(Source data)
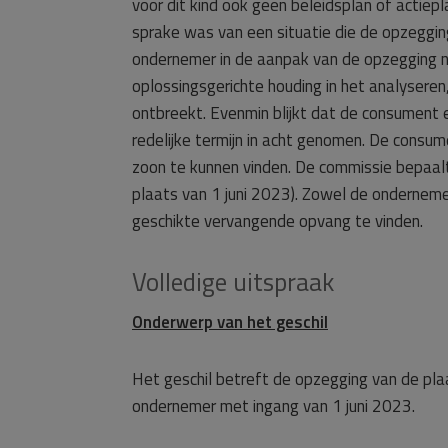
voor dit kind ook geen beleidsplan of actie
sprake was van een situatie die de opzeggi
ondernemer in de aanpak van de opzegging ni
oplossingsgerichte houding in het analyser
ontbreekt. Evenmin blijkt dat de consument
redelijke termijn in acht genomen. De cons
zoon te kunnen vinden. De commissie bepaa
plaats van 1 juni 2023). Zowel de onderneme
geschikte vervangende opvang te vinden.
Volledige uitspraak
Onderwerp van het geschil
Het geschil betreft de opzegging van de p
ondernemer met ingang van 1 juni 2023.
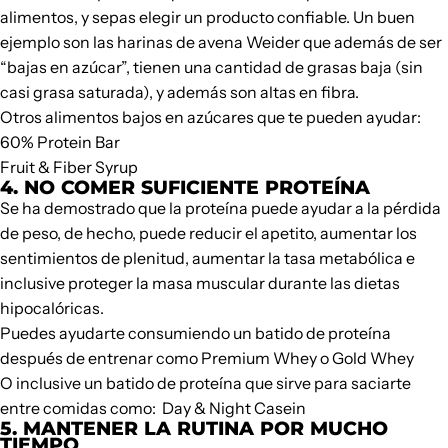
alimentos, y sepas elegir un producto confiable. Un buen
ejemplo son las
harinas de avena
Weider que además de ser
“bajas en azúcar”, tienen una cantidad de grasas baja (sin
casi grasa saturada), y además son altas en fibra.
Otros alimentos bajos en azúcares que te pueden ayudar:
60% Protein Bar
Fruit & Fiber Syrup
4. NO COMER SUFICIENTE PROTEÍNA
Se ha demostrado que la proteína puede ayudar a la pérdida
de peso, de hecho, puede reducir el apetito, aumentar los
sentimientos de plenitud, aumentar la tasa metabólica e
inclusive proteger la masa muscular durante las dietas
hipocalóricas.
Puedes ayudarte consumiendo un batido de proteína
después de entrenar como
Premium Whey
o
Gold Whey
O inclusive un batido de proteína que sirve para saciarte
entre comidas como:
Day & Night Casein
5. MANTENER LA RUTINA POR MUCHO
TIEMPO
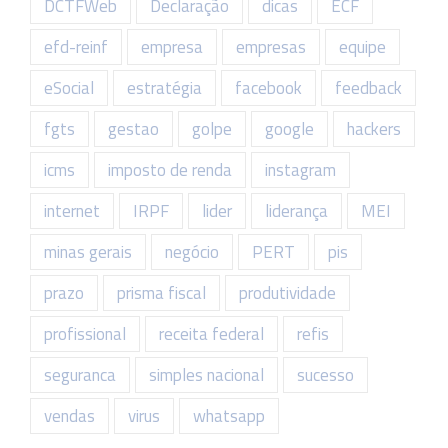
DCTFWeb
Declaração
dicas
ECF
efd-reinf
empresa
empresas
equipe
eSocial
estratégia
facebook
feedback
fgts
gestao
golpe
google
hackers
icms
imposto de renda
instagram
internet
IRPF
lider
liderança
MEI
minas gerais
negócio
PERT
pis
prazo
prisma fiscal
produtividade
profissional
receita federal
refis
seguranca
simples nacional
sucesso
vendas
virus
whatsapp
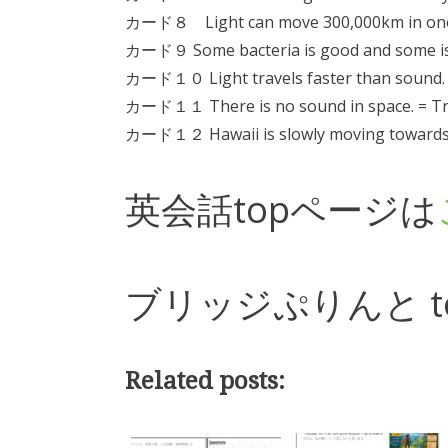
カード８ Light can move 300,000km in one 
カード９ Some bacteria is good and some is
カード１０ Light travels faster than sound.
カード１１ There is no sound in space. = T
カード１２ Hawaii is slowly moving towards 
英会話topページは
ブリッジぷりんと t
Related posts:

> **BRIEF**
Scan the data, and report each line that uses the word "además".

> **SOLUTION TO THE EXERCISE**
Weider que además de ser
casi grasa saturada), y además son altas en fibra.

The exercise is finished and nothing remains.